Obrolan siang itu masuk ke dalam alam bawah sadarku.

--

Seringkali dalam hidup kita, sejak kecil bahkan, kita selalu ditanya apa cita-cita kita. Cita-cita yang selalu ditanya saat kita kecil itu identik dengan pekerjaan saat dewasa nanti. Aku ingat sekali bahwa dulu aku selalu menyebut “Aku ingin menjadi insinyur pertanian”. And it happened! Gelarnya sih iya, pekerjaannya mah engga. But at least I reached my ideal. Hal itu terjadi begitu saja, sudah secara otomatis dilakukan oleh alam bawah sadarku dan juga, mungkin, takdir. Meski saat itu memilih Fakultar Pertanian adalah pilihan nomor dua dan akupun tidak sebegitu seriusnya dalam melaksanakan perkuliahan, malah lebih sibuk dan lebih nyaman berorganisasi.
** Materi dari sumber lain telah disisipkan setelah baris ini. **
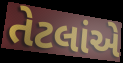
તેટલાંએ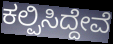
ಕಲ್ಪಿಸಿದ್ದೇವೆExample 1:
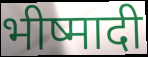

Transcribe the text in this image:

भीष्मादी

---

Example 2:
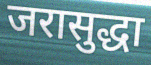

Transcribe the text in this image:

जरासुद्धा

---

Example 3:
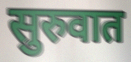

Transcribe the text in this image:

सुरुवात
Di blog post-ku sebelumnya sudah aku ceritakan keikutsertaanku dalam beberapa organisasi kampus. It was addiction, you know. Menjalankan suatu organisasi itu membuatku candu. It was craving, too. Ingat blog post­-ku tentang habit loop? Karena berorganisasi itu sudah jadi kebiasaan, so I’m craving for some reward. What reward? Existence and enjoying my passion. What passion? Disadari atau tidak saat itu, aku suka sekali mengorganisasikan perihal manajemen thingy. POAC (planning, organizing, actuating, controlling), SWOT (strength, weakness, opportunity, threats) analysis, dan membuat banyak dokumen adalah makanan passion-ku sehari-hari semasa kuliah. Banyak banget yang aku pelajari. And I like it!
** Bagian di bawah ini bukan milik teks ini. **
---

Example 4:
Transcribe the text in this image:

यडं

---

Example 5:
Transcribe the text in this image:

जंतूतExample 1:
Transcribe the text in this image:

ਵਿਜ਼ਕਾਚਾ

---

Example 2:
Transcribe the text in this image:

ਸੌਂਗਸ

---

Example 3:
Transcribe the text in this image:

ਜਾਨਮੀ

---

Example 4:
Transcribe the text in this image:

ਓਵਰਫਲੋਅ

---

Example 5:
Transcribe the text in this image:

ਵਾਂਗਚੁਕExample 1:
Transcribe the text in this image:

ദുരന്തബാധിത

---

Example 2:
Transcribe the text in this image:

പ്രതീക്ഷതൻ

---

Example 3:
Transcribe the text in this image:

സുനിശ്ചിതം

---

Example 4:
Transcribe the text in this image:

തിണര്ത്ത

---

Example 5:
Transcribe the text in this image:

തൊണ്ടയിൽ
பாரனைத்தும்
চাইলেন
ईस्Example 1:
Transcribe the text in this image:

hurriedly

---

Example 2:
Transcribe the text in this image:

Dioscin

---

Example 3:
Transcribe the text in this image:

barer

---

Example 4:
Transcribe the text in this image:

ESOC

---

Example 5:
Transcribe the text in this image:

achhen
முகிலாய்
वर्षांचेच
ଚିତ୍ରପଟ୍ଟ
Anyway, zaman kuliah dulu aku masih belum menggunakan istilah passion sih.  

--

Empat tahun belajar di organisasi kampus hingga akhirnya merintis pekerjaanku saat lulus kuliah dilakukan begitu saja. Mungkin aku salah satu mahasiswa di jurusanku yang effortlessly saat lulus kuliah untuk mencari pekerjaan. Pekerjaanku aku ambil dari pengalamanku berorganisasi. Disaat teman-teman seangkatan sibuk keluar masuk job fair, wawancara kerja, dan galau mau kerja dimana, dengan Alhamdulillah aku udah santai di tempat kerjaku. Dimana wawancara adalah proses formal yang mesti dilalui, karena aku sudah “membuktikan” komitmenku saat setahun sebelumnya aku konsisten menjadi relawan. Perkumpulan YPBB (dahulu Yayasan Pengembangan Biosains dan Bioteknologi) adalah tempat berkaryaku yang pertama. Aku lebih memilih bekerja di organisasi non-profit (organisasi sosial) untuk mengepakkan sayapku. Kenapa aku tidak melamar ke perusahaan besar atau pegawai negeri sipil yang menurut orang banyak (bahkan orang tuaku saat itu) akan membuat kita keren dan duit banyak?

--

It’s all about passion. Aku tipe orang yang gak suka mengikuti sistem yang sudah ada. Aku gak suka jadi boneka perusahaan besar untuk mengikuti sistem mereka yang tidak sesuai denganku hanya untuk uang semata. Kelihatan sih semasa kuliah aku bukan mahasiswa ber-IPK sempurna. Lembaga perkuliahan sudah punya sistem yang baku ‘kan? Sementara itu aku sukanya bereksplorasi terhadap sesuatu yang baru dan membuat sistemku sendiri. Itu terjadi saat aku berorganisasi. Bukan berarti egois, tetapi membuat sesuatu yang menyesuaikan kita yang berada di organisasi saat itu.